Skip to comments.War hero awarded Silver Star after his death
Posted on 03/15/2008 4:21:00 PM PDT by 2ndDivisionVet
The worst moment in Gary Stokes' life was not the day a couple of Marines in dress uniform showed up at his door to tell him his son had been killed in Iraq.
That was bad, no doubt. He had spent two years wondering whether he would receive those unwelcome visitors. The worst moment came later, after the tears and the grief. The worst moment came slowly. It was the horrible realization that Sean was gone forever. He would never see his son again. Never again go fishing or camping, or watch him get married and have children of his own.
"It's lifelong; it's permanent," Stokes said. "That's what's hellish about it.
"But we're not here for sadness and morbidity," he said. Instead, Stokes now is trying to find a way to honor Sean's memory. "We're here to ask, 'What can we do about it?' "
It sounds like a cliche, but Sean Stokes lived the life of an all-American boy of the late 20th century. He was born in Fremont in 1983. His parents divorced when he was 9 years old, and he and his younger brother went to live with their father on the outskirts of Auburn. Lake of the Pines is an idyllic setting, and Sean loved to fish and camp. He played baseball and football and golf. They had a sweet and gentle golden retriever named Morea.
"He was a great kid, a sweet kid, very intuitive," his father said.
Stokes worked in real estate and home construction. His father had served on the front lines during the Korean War, but Stokes, soft-spoken and funny, never had the warrior spirit in him. He never considered putting on a uniform or picking up a gun.
(Excerpt) Read more at sfgate.com ...
The first thing Stokes asks reporters when they call about his son is, "Don't ask me about my political views on the war." Stokes is no fan of the war.
For someone who doesn't want to talk about his political views, he sure is forthcoming.
The best thing this man could do would be to honor his son’s service and his sacrifice for this country and for other’s freedom, and not question his son or his son’s service. He is demeaning his own son’s wishes, in my opinion.
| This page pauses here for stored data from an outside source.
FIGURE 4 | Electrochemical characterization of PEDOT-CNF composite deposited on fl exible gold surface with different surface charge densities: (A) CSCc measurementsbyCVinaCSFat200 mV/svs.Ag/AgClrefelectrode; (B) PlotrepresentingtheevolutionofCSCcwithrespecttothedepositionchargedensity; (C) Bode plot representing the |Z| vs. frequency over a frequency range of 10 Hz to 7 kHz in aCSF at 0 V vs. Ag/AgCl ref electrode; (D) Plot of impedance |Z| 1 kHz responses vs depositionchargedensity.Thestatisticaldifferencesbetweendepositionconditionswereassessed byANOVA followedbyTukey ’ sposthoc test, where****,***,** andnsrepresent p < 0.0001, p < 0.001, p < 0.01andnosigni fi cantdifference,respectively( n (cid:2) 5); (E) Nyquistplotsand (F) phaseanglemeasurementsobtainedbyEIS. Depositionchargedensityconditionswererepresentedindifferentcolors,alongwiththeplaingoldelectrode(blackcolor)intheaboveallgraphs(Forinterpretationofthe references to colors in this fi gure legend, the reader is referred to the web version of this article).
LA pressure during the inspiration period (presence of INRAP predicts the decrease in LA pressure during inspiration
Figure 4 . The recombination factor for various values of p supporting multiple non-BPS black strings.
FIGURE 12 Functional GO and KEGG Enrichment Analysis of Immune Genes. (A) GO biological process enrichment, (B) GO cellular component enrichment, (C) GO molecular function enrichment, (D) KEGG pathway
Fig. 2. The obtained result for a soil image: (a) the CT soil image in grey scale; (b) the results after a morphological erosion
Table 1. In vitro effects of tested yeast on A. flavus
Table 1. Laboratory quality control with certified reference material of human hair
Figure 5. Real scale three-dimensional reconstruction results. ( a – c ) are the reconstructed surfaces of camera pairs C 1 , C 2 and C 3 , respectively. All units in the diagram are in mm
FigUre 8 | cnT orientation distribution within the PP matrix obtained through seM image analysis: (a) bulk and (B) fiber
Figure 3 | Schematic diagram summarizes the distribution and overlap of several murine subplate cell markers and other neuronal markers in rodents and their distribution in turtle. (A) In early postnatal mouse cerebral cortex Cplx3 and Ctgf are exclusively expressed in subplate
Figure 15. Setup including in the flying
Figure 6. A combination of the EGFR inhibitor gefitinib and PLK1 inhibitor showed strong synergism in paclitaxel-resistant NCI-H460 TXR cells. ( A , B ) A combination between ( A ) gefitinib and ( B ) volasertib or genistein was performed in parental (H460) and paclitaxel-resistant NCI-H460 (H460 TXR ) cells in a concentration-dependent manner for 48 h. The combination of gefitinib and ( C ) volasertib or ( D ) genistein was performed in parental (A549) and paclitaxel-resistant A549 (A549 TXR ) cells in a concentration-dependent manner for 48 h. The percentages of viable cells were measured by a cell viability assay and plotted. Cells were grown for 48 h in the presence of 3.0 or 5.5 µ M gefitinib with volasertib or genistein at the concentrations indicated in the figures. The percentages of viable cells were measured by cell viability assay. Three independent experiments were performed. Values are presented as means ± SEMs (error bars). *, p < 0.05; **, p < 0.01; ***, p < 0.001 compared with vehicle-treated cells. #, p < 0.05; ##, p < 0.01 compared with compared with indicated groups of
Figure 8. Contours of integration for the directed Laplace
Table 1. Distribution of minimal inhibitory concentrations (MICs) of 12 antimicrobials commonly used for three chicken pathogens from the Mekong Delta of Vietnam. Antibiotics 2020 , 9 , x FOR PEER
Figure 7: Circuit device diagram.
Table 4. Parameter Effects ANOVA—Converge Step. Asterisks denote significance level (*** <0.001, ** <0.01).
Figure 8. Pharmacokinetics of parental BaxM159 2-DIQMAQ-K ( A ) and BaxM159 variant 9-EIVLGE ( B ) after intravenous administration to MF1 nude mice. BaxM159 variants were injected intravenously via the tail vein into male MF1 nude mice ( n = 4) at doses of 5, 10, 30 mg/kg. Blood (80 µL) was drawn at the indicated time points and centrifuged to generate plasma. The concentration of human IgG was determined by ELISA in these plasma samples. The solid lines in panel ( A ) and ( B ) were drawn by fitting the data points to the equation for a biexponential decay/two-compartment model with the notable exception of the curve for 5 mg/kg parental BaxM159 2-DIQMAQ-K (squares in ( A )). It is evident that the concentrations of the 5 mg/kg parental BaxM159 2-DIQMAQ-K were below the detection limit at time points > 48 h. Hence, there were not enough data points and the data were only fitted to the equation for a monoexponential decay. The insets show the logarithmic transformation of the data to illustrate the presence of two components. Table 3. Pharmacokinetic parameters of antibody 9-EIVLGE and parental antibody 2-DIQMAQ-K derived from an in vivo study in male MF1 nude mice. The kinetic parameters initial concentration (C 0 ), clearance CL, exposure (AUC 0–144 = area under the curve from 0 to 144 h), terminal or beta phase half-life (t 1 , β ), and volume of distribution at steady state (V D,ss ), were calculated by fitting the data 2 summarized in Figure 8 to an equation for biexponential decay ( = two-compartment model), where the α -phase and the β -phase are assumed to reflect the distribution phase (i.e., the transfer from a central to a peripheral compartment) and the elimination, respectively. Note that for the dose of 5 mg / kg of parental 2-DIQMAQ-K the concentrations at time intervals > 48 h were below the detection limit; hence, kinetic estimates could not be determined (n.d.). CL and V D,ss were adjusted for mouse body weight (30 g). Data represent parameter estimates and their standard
Questioning his son’s service and the war is not honoring his son’s gallantry in action.
He would do far better to dedicate a part of his house to his son’s memory and to reach out to his son’s fellow marines for any photos or memories they may have of his son.
He should try hanging his son’s ceriticate/citation for the silver star on the wall, plus any other award citations and other memorabibilia that his son’s fellow marines may have.
I do have some experience with being a notification of next of kin officer, and; I have talked to mothers of men, who died with me and/or died in my unit, to include a 20 year old 1LT, who was also awarded the silver star for directing air support with a bullet through his chest until his last dying gasp for air. The young 1LT’s mother never knew what country he was in when he died for 20 plus years. She is now 85, and; she is very proud of her son, and; she has always been. She has the room he grew up in dedicated to him with his Silver Star, BSM, Purple Heart, Army Commendendation Medal for Valor, ETC. hangimg on the wall.
Both myself and my top NCO in the company were only to happy to tell her that her son was highly respected by all officers and NCO’s in our unit. We both sent her items to add to that room. She is a real lady, and; we were only to happy to talk to her , and to send her the few things we had. We felt we had a duty to tell her what a great son she had raised. We would have have wanted our friends to tell our parents the truth anout us,too. Most importantly we knew what he believed in.
You’re a good man. Thank you for your service.